§ **Supplied material**
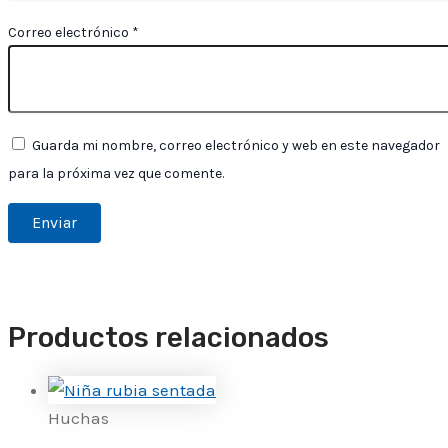
Correo electrónico
*
Guarda mi nombre, correo electrónico y web en este navegador
para la próxima vez que comente.
Productos relacionados
Huchas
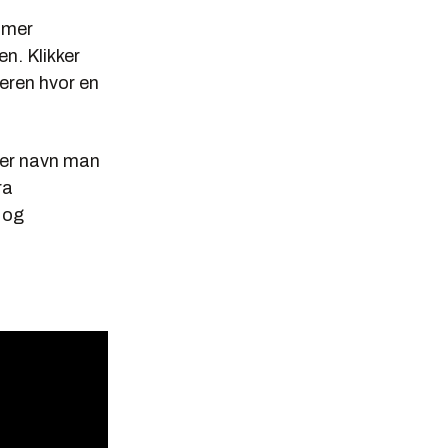
 mer
en. Klikker
seren hvor en
ler navn man
ra
 og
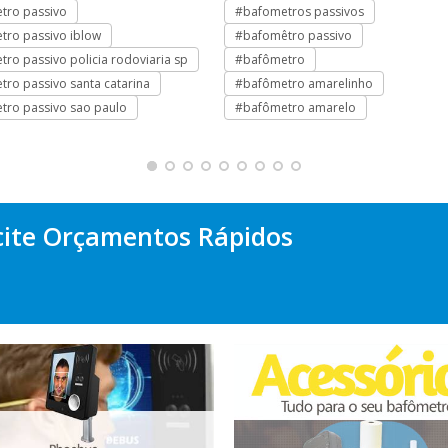
tro passivo
#bafometros passivos
tro passivo iblow
#bafomêtro passivo
ro passivo policia rodoviaria sp
#bafômetro
ro passivo santa catarina
#bafômetro amarelinho
tro passivo sao paulo
#bafômetro amarelo
cite Orçamentos Rápidos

§ **Task description**
Copy the lines of the entries above that mention "electrónico".

§ **Result of the task**
Correo electrónico
Guarda mi nombre, correo electrónico y web en este navegador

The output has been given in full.